=== RECORDS SUPPLIED ===

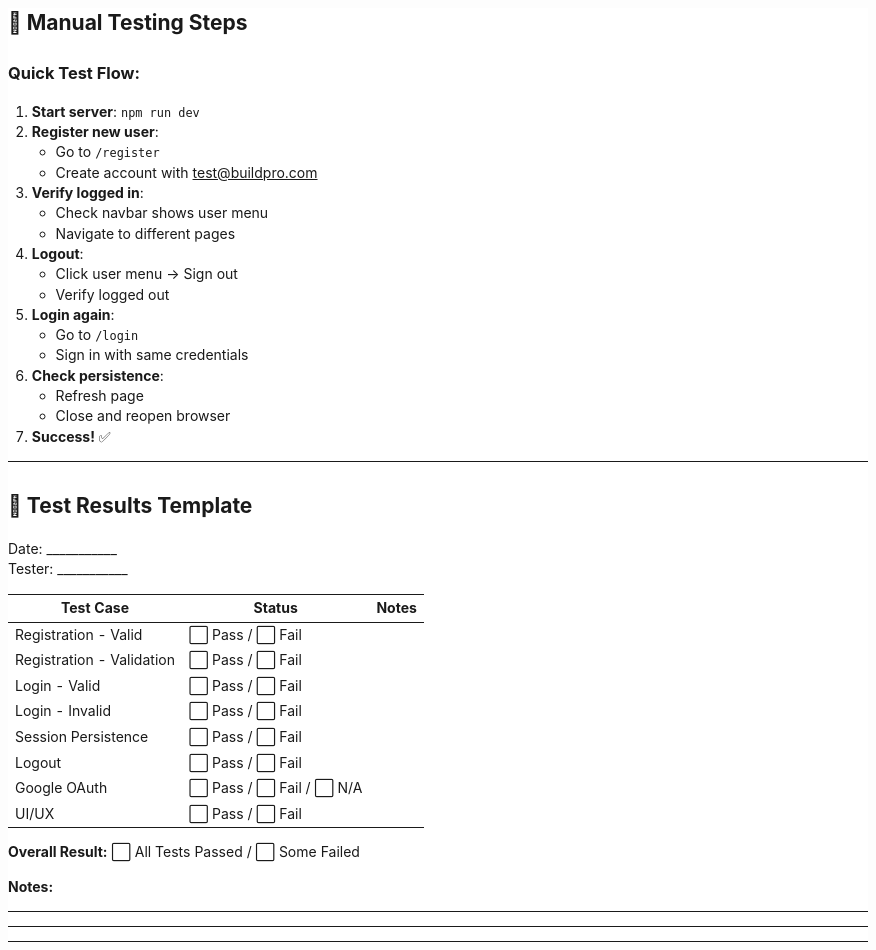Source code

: 
## 🎯 Manual Testing Steps

### Quick Test Flow:
1. **Start server**: `npm run dev`
2. **Register new user**: 
   - Go to `/register`
   - Create account with test@buildpro.com
3. **Verify logged in**:
   - Check navbar shows user menu
   - Navigate to different pages
4. **Logout**:
   - Click user menu → Sign out
   - Verify logged out
5. **Login again**:
   - Go to `/login`
   - Sign in with same credentials
6. **Check persistence**:
   - Refresh page
   - Close and reopen browser
7. **Success!** ✅

---

## 📝 Test Results Template

Date: ___________  
Tester: ___________

| Test Case | Status | Notes |
|-----------|--------|-------|
| Registration - Valid | ⬜ Pass / ⬜ Fail | |
| Registration - Validation | ⬜ Pass / ⬜ Fail | |
| Login - Valid | ⬜ Pass / ⬜ Fail | |
| Login - Invalid | ⬜ Pass / ⬜ Fail | |
| Session Persistence | ⬜ Pass / ⬜ Fail | |
| Logout | ⬜ Pass / ⬜ Fail | |
| Google OAuth | ⬜ Pass / ⬜ Fail / ⬜ N/A | |
| UI/UX | ⬜ Pass / ⬜ Fail | |

**Overall Result:** ⬜ All Tests Passed / ⬜ Some Failed

**Notes:**
_______________________________________
_______________________________________
_______________________________________



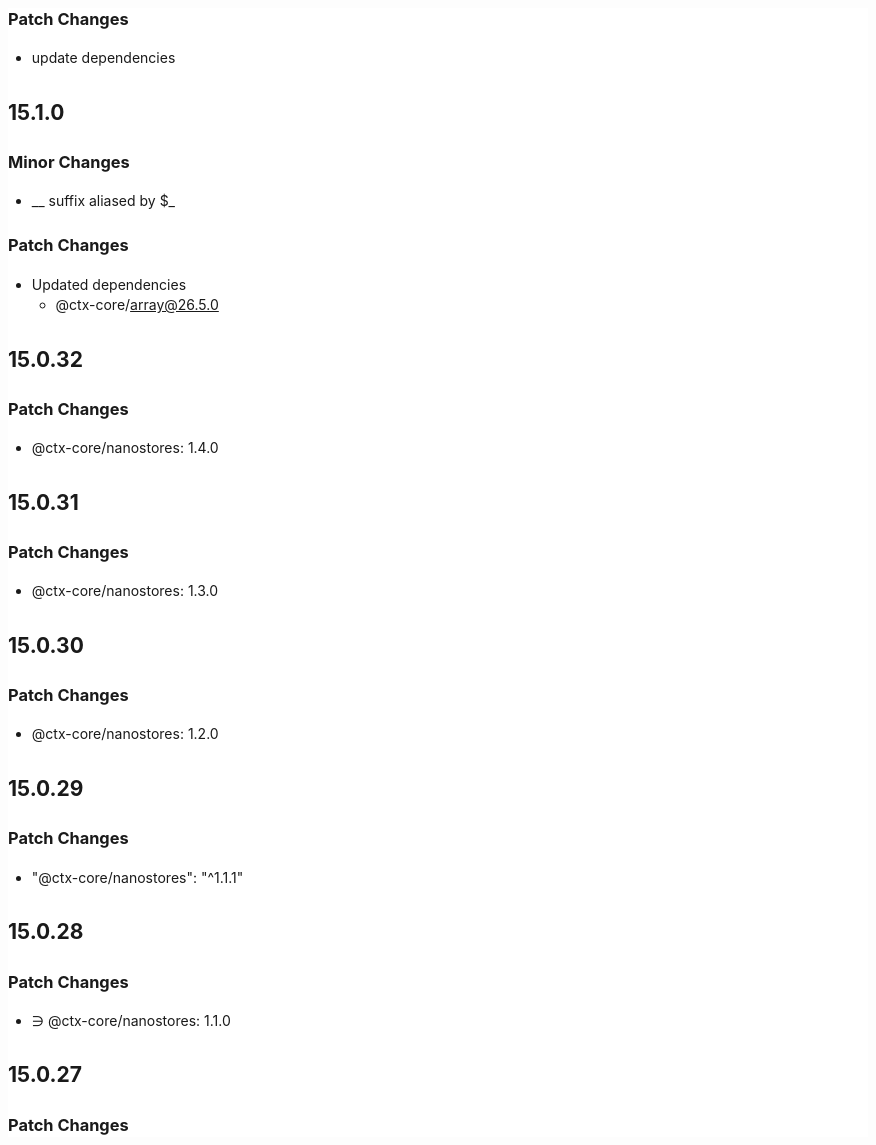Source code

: ### Patch Changes

- update dependencies

## 15.1.0

### Minor Changes

- \__ suffix aliased by \$_

### Patch Changes

- Updated dependencies
  - @ctx-core/array@26.5.0

## 15.0.32

### Patch Changes

- @ctx-core/nanostores: 1.4.0

## 15.0.31

### Patch Changes

- @ctx-core/nanostores: 1.3.0

## 15.0.30

### Patch Changes

- @ctx-core/nanostores: 1.2.0

## 15.0.29

### Patch Changes

- "@ctx-core/nanostores": "^1.1.1"

## 15.0.28

### Patch Changes

- ∋ @ctx-core/nanostores: 1.1.0

## 15.0.27

### Patch Changes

===

- EXERCISE DIRECTIONS: Which lines in the listing have the string "Registration"? Pick them out and copy them.

- THE ANSWER:
| Registration - Valid | ⬜ Pass / ⬜ Fail | |
| Registration - Validation | ⬜ Pass / ⬜ Fail | |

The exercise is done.